→ **Required work**: Copy out every line of text in the records below, unchanged, and leave out the pictures.

→ **Provided records**:

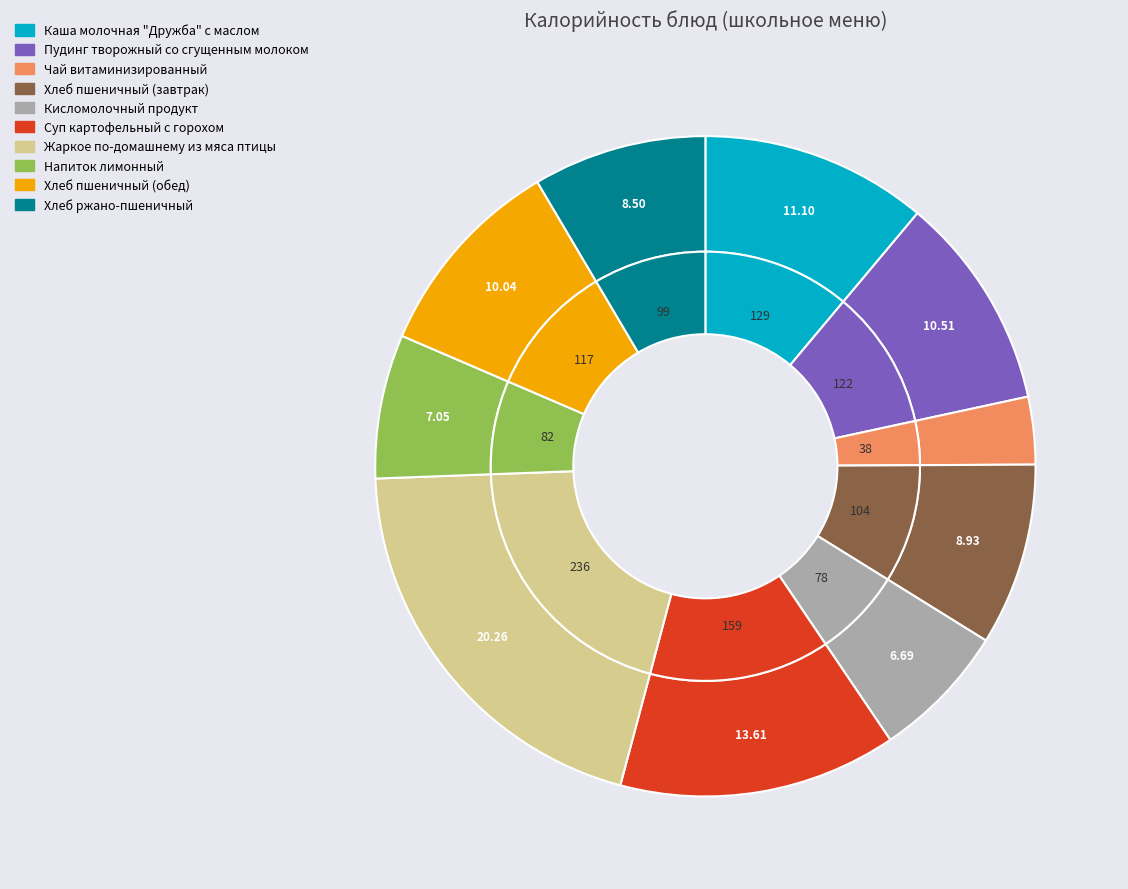

Which has a higher value, Хлеб ржано-пшеничный or Суп картофельный с горохом?

Суп картофельный с горохом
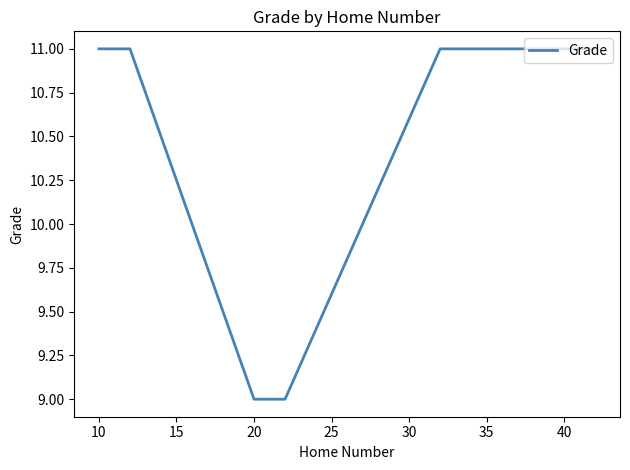

What is the maximum value shown in the chart?

11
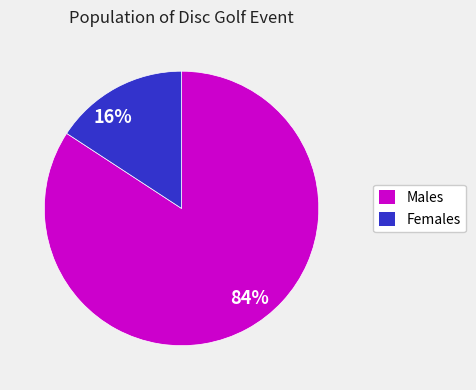

Is there a majority slice in this chart?

Yes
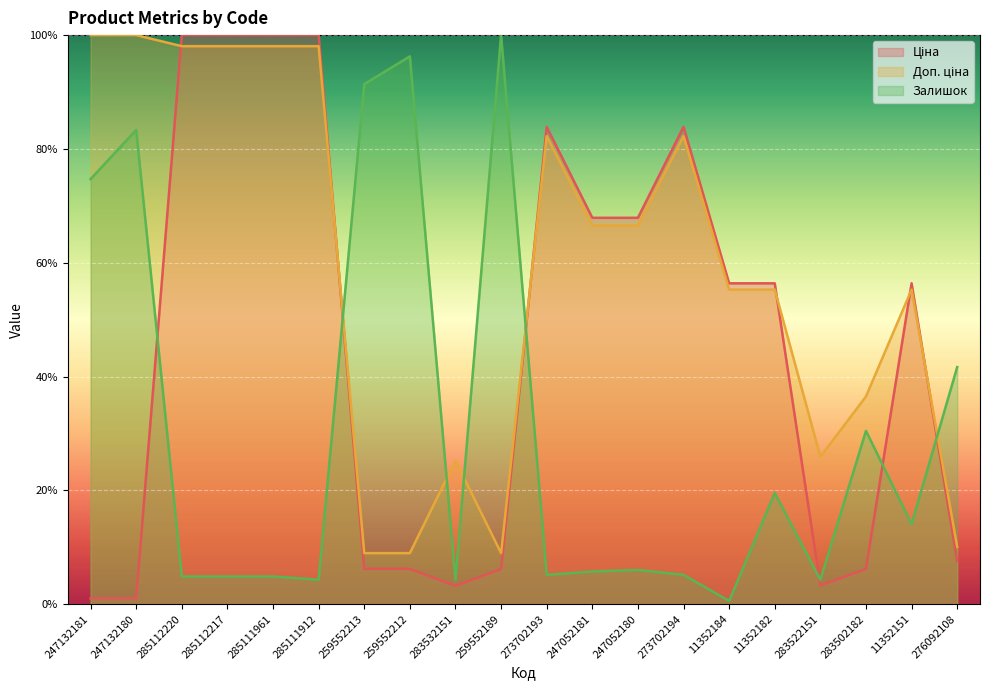

True or false: Залишок has more than 0 interior local peaks.

True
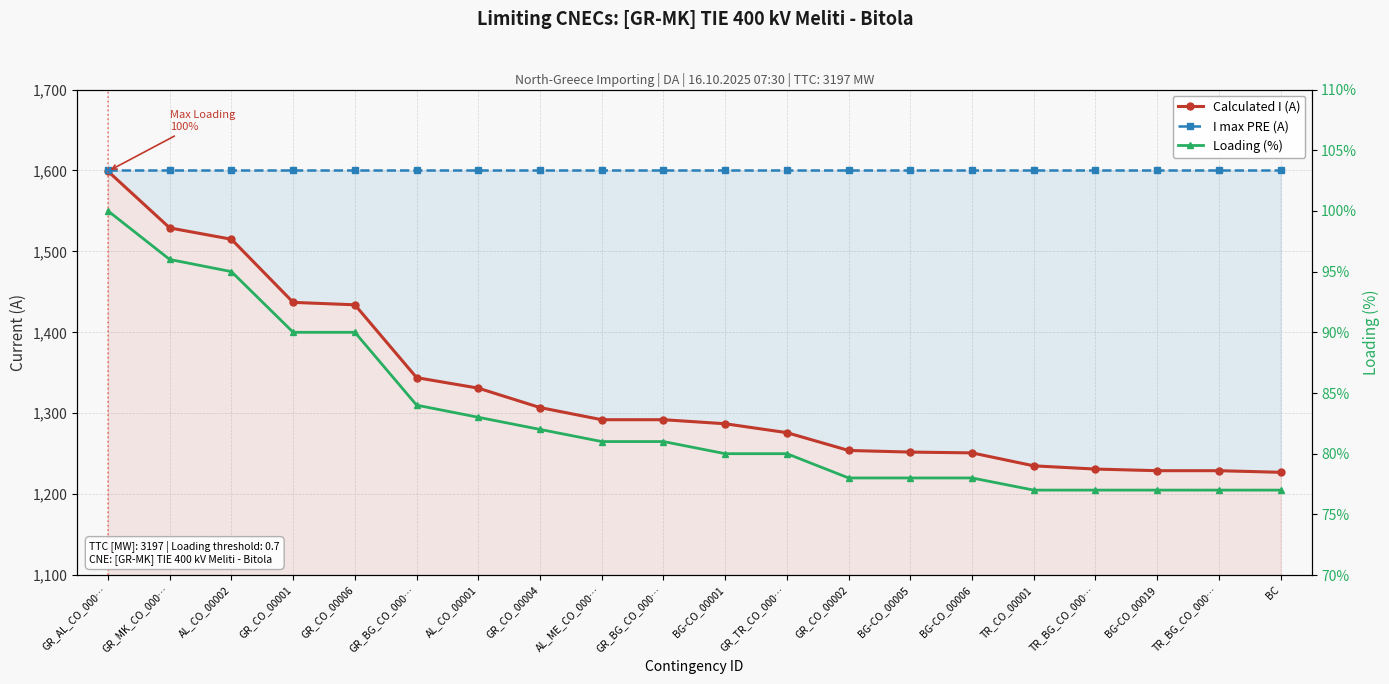

Reading left to right, what are all the values shown in this chart?

Calculated I (A): GR_AL_CO_000…=1599	GR_MK_CO_000…=1529	AL_CO_00002=1515	GR_CO_00001=1437	GR_CO_00006=1434	GR_BG_CO_000…=1344	AL_CO_00001=1331	GR_CO_00004=1307	AL_ME_CO_000…=1292	GR_BG_CO_000…=1292	BG-CO_00001=1287	GR_TR_CO_000…=1276	GR_CO_00002=1254	BG-CO_00005=1252	BG-CO_00006=1251	TR_CO_00001=1235	TR_BG_CO_000…=1231	BG-CO_00019=1229	TR_BG_CO_000…=1229	BC=1227
I max PRE (A): GR_AL_CO_000…=1600	GR_MK_CO_000…=1600	AL_CO_00002=1600	GR_CO_00001=1600	GR_CO_00006=1600	GR_BG_CO_000…=1600	AL_CO_00001=1600	GR_CO_00004=1600	AL_ME_CO_000…=1600	GR_BG_CO_000…=1600	BG-CO_00001=1600	GR_TR_CO_000…=1600	GR_CO_00002=1600	BG-CO_00005=1600	BG-CO_00006=1600	TR_CO_00001=1600	TR_BG_CO_000…=1600	BG-CO_00019=1600	TR_BG_CO_000…=1600	BC=1600
Loading (%): GR_AL_CO_000…=100	GR_MK_CO_000…=96	AL_CO_00002=95	GR_CO_00001=90	GR_CO_00006=90	GR_BG_CO_000…=84	AL_CO_00001=83	GR_CO_00004=82	AL_ME_CO_000…=81	GR_BG_CO_000…=81	BG-CO_00001=80	GR_TR_CO_000…=80	GR_CO_00002=78	BG-CO_00005=78	BG-CO_00006=78	TR_CO_00001=77	TR_BG_CO_000…=77	BG-CO_00019=77	TR_BG_CO_000…=77	BC=77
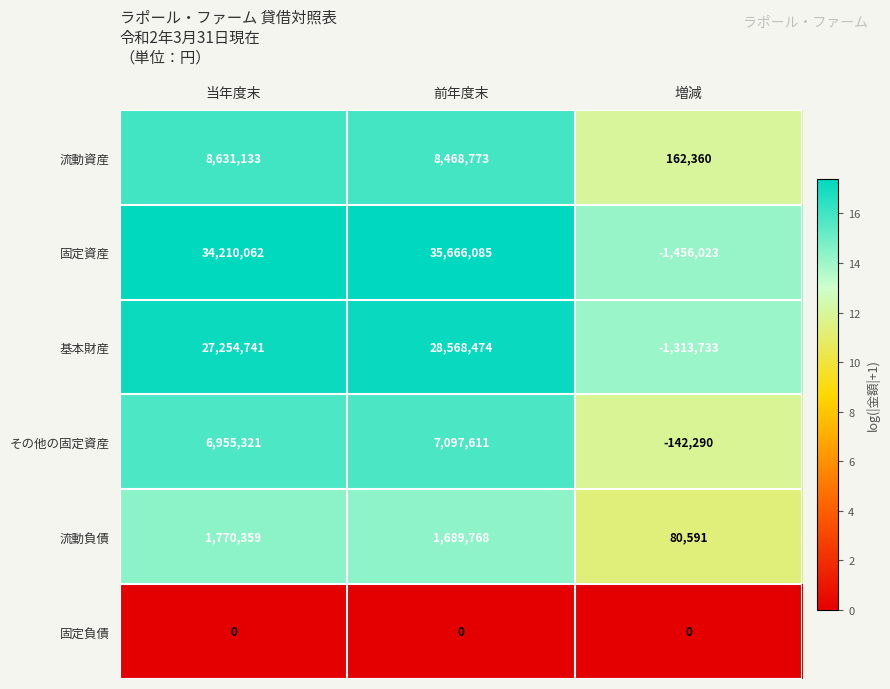

At which label does 流動資産 first exceed 8468773?

当年度末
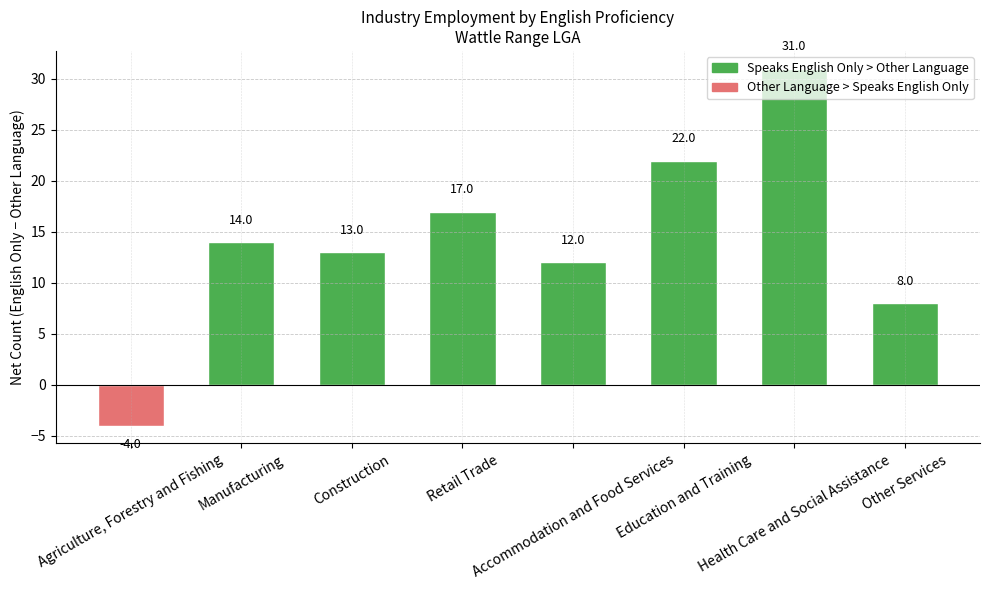

The chart shows a value of 31 at Health Care and Social Assistance. True or false?

True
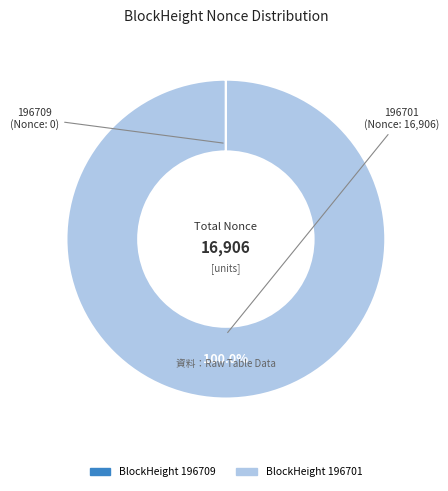

Is there a majority slice in this chart?

Yes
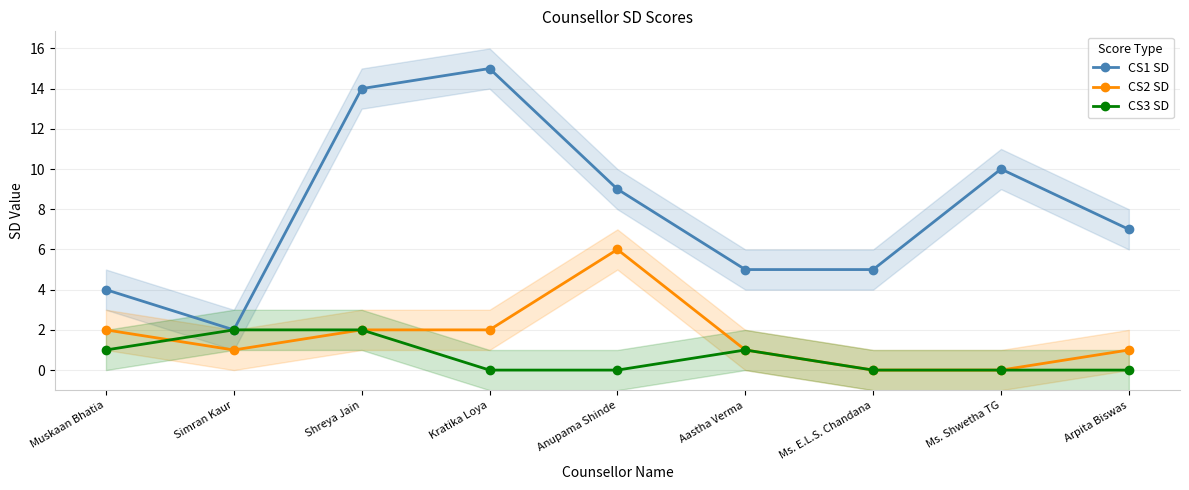

After their last crossing, which series has the higher values: CS2 SD or CS3 SD?

CS3 SD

→ **Finished task**:
Which has a higher value, Хлеб ржано-пшеничный or Суп картофельный с горохом?

Суп картофельный с горохом

What is the maximum value shown in the chart?

11

Is there a majority slice in this chart?

Yes

True or false: Залишок has more than 0 interior local peaks.

True

Reading left to right, what are all the values shown in this chart?

Calculated I (A): GR_AL_CO_000…=1599	GR_MK_CO_000…=1529	AL_CO_00002=1515	GR_CO_00001=1437	GR_CO_00006=1434	GR_BG_CO_000…=1344	AL_CO_00001=1331	GR_CO_00004=1307	AL_ME_CO_000…=1292	GR_BG_CO_000…=1292	BG-CO_00001=1287	GR_TR_CO_000…=1276	GR_CO_00002=1254	BG-CO_00005=1252	BG-CO_00006=1251	TR_CO_00001=1235	TR_BG_CO_000…=1231	BG-CO_00019=1229	TR_BG_CO_000…=1229	BC=1227
I max PRE (A): GR_AL_CO_000…=1600	GR_MK_CO_000…=1600	AL_CO_00002=1600	GR_CO_00001=1600	GR_CO_00006=1600	GR_BG_CO_000…=1600	AL_CO_00001=1600	GR_CO_00004=1600	AL_ME_CO_000…=1600	GR_BG_CO_000…=1600	BG-CO_00001=1600	GR_TR_CO_000…=1600	GR_CO_00002=1600	BG-CO_00005=1600	BG-CO_00006=1600	TR_CO_00001=1600	TR_BG_CO_000…=1600	BG-CO_00019=1600	TR_BG_CO_000…=1600	BC=1600
Loading (%): GR_AL_CO_000…=100	GR_MK_CO_000…=96	AL_CO_00002=95	GR_CO_00001=90	GR_CO_00006=90	GR_BG_CO_000…=84	AL_CO_00001=83	GR_CO_00004=82	AL_ME_CO_000…=81	GR_BG_CO_000…=81	BG-CO_00001=80	GR_TR_CO_000…=80	GR_CO_00002=78	BG-CO_00005=78	BG-CO_00006=78	TR_CO_00001=77	TR_BG_CO_000…=77	BG-CO_00019=77	TR_BG_CO_000…=77	BC=77

At which label does 流動資産 first exceed 8468773?

当年度末

The chart shows a value of 31 at Health Care and Social Assistance. True or false?

True

Is there a majority slice in this chart?

Yes

After their last crossing, which series has the higher values: CS2 SD or CS3 SD?

CS3 SD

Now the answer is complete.